Document passage:
= Beginning of Section =

The Committee may grant Stock Appreciation Rights concurrently with
grants of Options or in connection with previously granted Options
under this Incentive Plan, or under any other incentive plan of the
Company or its Subsidiaries which was approved by the stockholders,
which are unexercised and have not terminated or lapsed. With respect
to Stock Appreciation Rights granted in connection with such previously
granted Options, the Committee shall provide that such Stock
Appreciation Rights shall not be exercisable until the holder completes
six (6) months (or such longer period as the Committee shall determine)
of service with the Company, a Subsidiary, or an Associated Company
immediately following the date of the grant of such Stock Appreciation
Rights.
(c) The Committee shall have sole discretion to determine in each case
whether the payment will be in the form of all cash, all Shares (which
may, at the Committee's discretion, be Restricted Shares), or any
combination thereof. If payment is to be made in Shares, the number of
Shares shall be determined as follows: the amount payable in Shares
shall be divided by the SAR Fair Market Value of Shares.

= End of Section =

Supplied material:
= Beginning of Section =

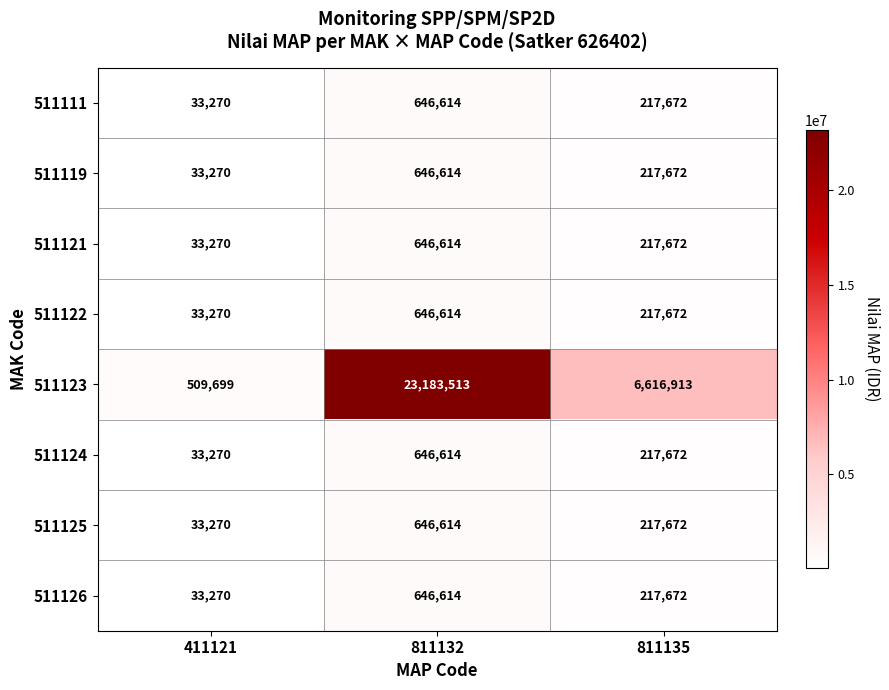

What is the spread (max minus min) of values at 811135?

6399241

= End of Section =

Exercise 1: According to the stock appreciation rights passage, what forms of payment may the Committee choose? List each one.
Exercise 2: Pick up the stock appreciation rights passage after its final sentence and carry it forward.
The listing above was drawn from a separate source and is unrelated to the passage on stock appreciation rights.

Exercise output 1:
- All cash
- All Shares, which at the Committee's discretion may be Restricted Shares
- Any combination of cash and Shares

Exercise output 2:
(d) Upon exercise of a Stock Appreciation Right, the number of Shares
subject to exercise under the related Option shall automatically be
reduced by the number of Shares represented by the Option or portion
thereof which is surrendered. To the extent that a Stock Appreciation
Right shall be exercised, any Shares transferred upon such exercise
shall not be charged against the maximum limitations upon the grant of
Options set forth in this Incentive Plan under which such Option shall
have been granted but the Option in connection with which a Stock
Appreciation Right shall have been granted shall be deemed to have been
exercised for the purpose of such maximum limitations.
(e) The Committee shall have sole discretion as to the timing of any
payment made in cash, Shares, or a combination thereof upon exercise of
Stock Appreciation Rights hereunder, whether in a lump sum, in annual
installments or otherwise deferred and the Committee shall have sole
discretion to determine whether such payments may bear amounts
equivalent to interest or cash dividends.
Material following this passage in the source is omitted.